** Opening Working data block **

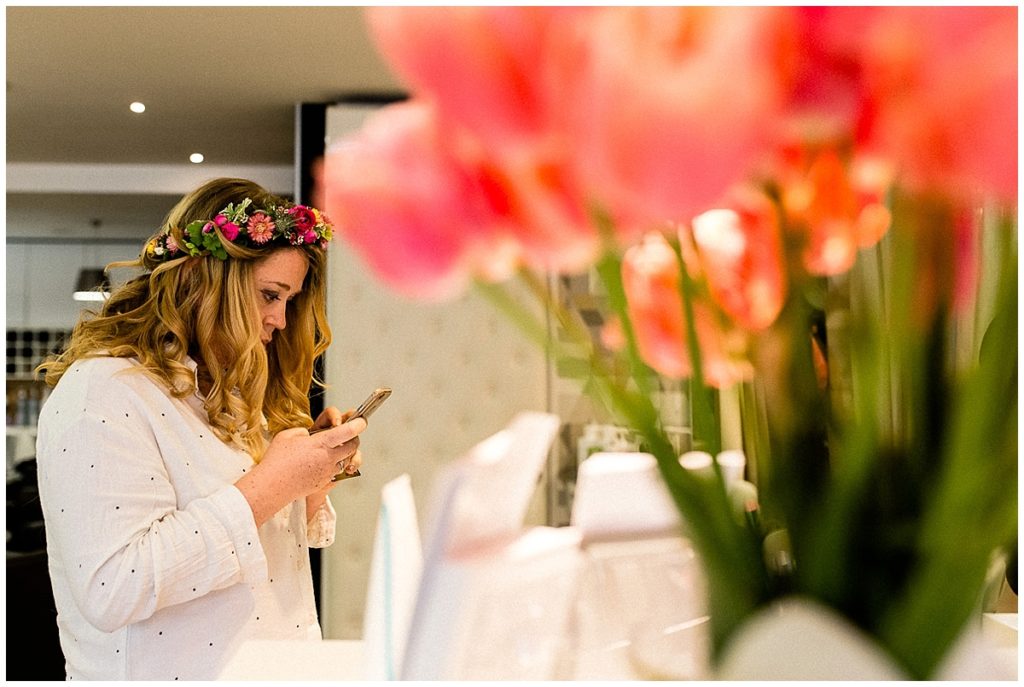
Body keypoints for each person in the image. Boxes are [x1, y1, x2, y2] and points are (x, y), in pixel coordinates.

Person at [34, 178, 367, 680]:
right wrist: (272, 485)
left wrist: (309, 483)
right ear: (201, 277)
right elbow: (112, 587)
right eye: (269, 295)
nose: (279, 319)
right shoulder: (102, 391)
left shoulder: (229, 392)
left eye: (290, 301)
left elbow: (256, 557)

** Closing Working data block **

Exercise
Starting from the line that contains "right ear: (201, 277)", reproduce each line of the data exactly through the last one.

Answer to this problem
right ear: (201, 277)
right elbow: (112, 587)
right eye: (269, 295)
nose: (279, 319)
right shoulder: (102, 391)
left shoulder: (229, 392)
left eye: (290, 301)
left elbow: (256, 557)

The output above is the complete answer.